Even though James describes the pain as like someone taking an axe to his ankle, remarkably he is very upbeat about his condition.

He even joked: “I did ask if I could have my foot in a pickle jar but as it's a rare type of cancer they have to send it away for biopsy.”

His ability to be positive was probably down to the fact that his father has successfully been fighting cancer, he said.

“Going through that with my dad made me stronger, to tell the truth. I feel the support I have got from my family and friends is overwhelming,” he said.

“I think if I didn't have half of the support I have got now I don't think I would be able to cope.

“A lot of the hurt I am feeling now is the thought that I am putting a burden on others.”

The 19-year-old, who was a keen football player, is no stranger to hospitals.
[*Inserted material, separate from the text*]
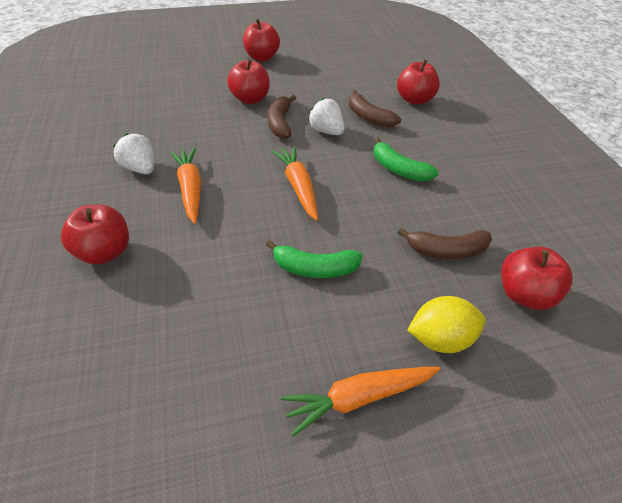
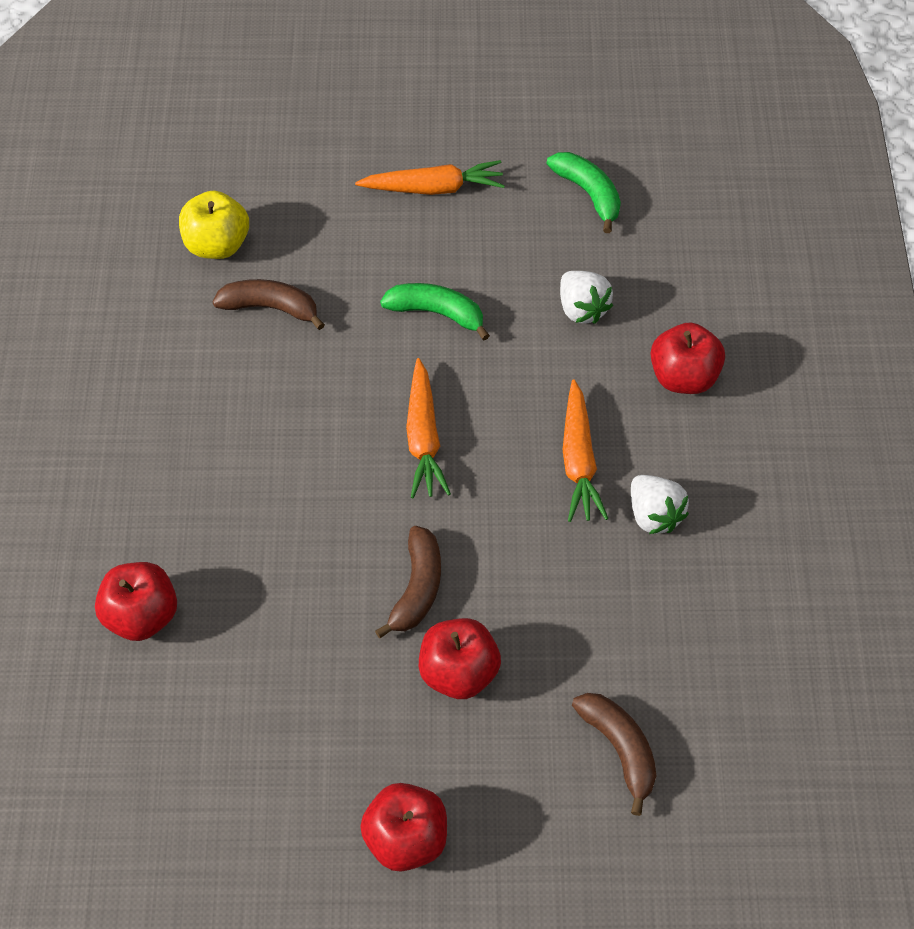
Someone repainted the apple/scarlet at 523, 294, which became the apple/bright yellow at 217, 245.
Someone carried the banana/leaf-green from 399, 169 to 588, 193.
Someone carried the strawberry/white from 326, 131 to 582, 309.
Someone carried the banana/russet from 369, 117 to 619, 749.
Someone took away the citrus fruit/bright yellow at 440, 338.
When he was six he contracted a rare form of pneumonia. He ruptured his cruciate ligaments when he was 11 as well as his shoulder ligaments when he was 16. He also fell through a window, gashing his arm open.

Injury also stopped the former Stradbroke High School student playing rugby for Diss RFC and meant he could not got to trials for the Saracens youth team.

About six weeks after the amputation he will be fitted with a prosthetic limb and he hopes he can then get a sports limb.

James, who studied catering at City College, in Norwich, said: “The chemo should be able to get rid of it all but it depends on my lung and how big the tumour actually is. When it comes to it they might have to operate.

“In some ways I'll never get back to normal. I've been told I can go back into sport again, although it might be dangerous for other people.

“I will still have my chefing, which is my passion. Everything I have dreamt about doing is coming true.

“I always dreamt about working with Brian Turner and to get a high-quality job in chefing. It's starting to look like the ideal Christmas present to me.”

His girlfriend, 17-year-old Leanne Atkins, has decided to cut down on her hours at work to help look after him when he comes out of hospital.

But James, who has worked in the Park Hotel, in Diss, as well as the Lord Nelson pub, in Ipswich, said his new career prospects would motivate him to walk as soon as possible.

He said: “It's weird how one bad thing gets compensated by a good thing. I have to look at the bright side.”